Un deuxième principe important, très transversal en droit, est l’exigence d’une motivation qui permette un contrôle “juridique” effectif. La Cour insiste sur le fait qu’un jugement doit contenir assez d’éléments pour qu’on puisse vérifier si la règle de droit a été correctement appliquée ; à défaut, la décision n’est pas légalement justifiée  . Concrètement, cela incite les juridictions à ne pas se contenter d’arguments généraux (“ce n’est pas impossible”), mais à exposer les faits pertinents et la base légale.
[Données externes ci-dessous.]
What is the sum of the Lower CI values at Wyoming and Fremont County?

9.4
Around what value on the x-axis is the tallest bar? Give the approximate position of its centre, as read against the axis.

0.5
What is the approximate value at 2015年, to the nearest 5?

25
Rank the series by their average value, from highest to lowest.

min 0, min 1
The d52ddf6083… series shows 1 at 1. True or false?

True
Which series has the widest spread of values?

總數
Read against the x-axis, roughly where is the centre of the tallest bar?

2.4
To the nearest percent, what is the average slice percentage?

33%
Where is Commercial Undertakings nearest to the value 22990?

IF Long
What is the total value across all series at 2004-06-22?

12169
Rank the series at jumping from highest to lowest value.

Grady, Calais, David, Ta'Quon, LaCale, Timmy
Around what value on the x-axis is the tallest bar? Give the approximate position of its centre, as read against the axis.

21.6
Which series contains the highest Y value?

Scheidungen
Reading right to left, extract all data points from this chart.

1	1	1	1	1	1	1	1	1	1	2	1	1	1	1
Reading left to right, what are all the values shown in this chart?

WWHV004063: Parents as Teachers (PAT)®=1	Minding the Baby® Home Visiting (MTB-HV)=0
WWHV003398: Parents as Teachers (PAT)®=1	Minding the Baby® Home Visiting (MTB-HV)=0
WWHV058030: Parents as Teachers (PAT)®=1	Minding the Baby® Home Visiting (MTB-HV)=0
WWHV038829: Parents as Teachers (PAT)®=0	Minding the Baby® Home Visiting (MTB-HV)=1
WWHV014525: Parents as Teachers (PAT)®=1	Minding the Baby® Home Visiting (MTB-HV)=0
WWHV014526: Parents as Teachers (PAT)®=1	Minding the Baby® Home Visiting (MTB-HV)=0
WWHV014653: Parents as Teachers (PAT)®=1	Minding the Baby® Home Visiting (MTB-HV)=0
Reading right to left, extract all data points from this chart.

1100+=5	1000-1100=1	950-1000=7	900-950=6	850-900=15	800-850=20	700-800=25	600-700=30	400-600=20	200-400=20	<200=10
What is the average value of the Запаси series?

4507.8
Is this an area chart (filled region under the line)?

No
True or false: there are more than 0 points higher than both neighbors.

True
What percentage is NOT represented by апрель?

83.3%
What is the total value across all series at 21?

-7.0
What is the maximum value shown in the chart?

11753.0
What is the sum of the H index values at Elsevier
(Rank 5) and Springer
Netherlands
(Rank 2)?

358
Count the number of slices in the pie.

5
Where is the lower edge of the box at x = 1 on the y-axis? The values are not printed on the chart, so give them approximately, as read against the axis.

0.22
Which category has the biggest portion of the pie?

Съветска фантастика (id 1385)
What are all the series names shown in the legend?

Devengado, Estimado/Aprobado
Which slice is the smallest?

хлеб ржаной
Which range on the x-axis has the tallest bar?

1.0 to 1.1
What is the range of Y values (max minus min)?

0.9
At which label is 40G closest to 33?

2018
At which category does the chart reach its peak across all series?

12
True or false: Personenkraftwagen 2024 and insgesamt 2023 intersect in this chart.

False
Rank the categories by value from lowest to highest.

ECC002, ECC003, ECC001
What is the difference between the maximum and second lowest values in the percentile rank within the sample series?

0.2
Troisième idée : la Cour montre qu’elle peut ne sanctionner qu’un “morceau” de la décision. Elle casse ici uniquement la partie qui subordonne la réintégration à l’examen psychologique, et rejette le pourvoi pour le reste. Pour les justiciables, cela signifie qu’un recours peut aboutir à une correction ciblée, sans tout remettre à zéro.


Quatrième principe concret : la “suite” après une cassation partielle est encadrée. L’affaire est renvoyée devant une juridiction d’appel autrement composée, et seulement dans la limite du point cassé. En pratique, le justiciable sait que tout ne sera pas rejugé : uniquement la question qui pose problème.


Cinquième élément, très pratique : la question des frais. Même si le demandeur obtient gain de cause sur un point, il peut être condamné à une partie des frais si son recours échoue sur d’autres aspects. Ici, il est condamné aux quatre cinquièmes des frais, le solde étant réservé pour la juridiction de renvoi. Cela illustre qu’un succès “partiel” peut avoir un effet financier mitigé.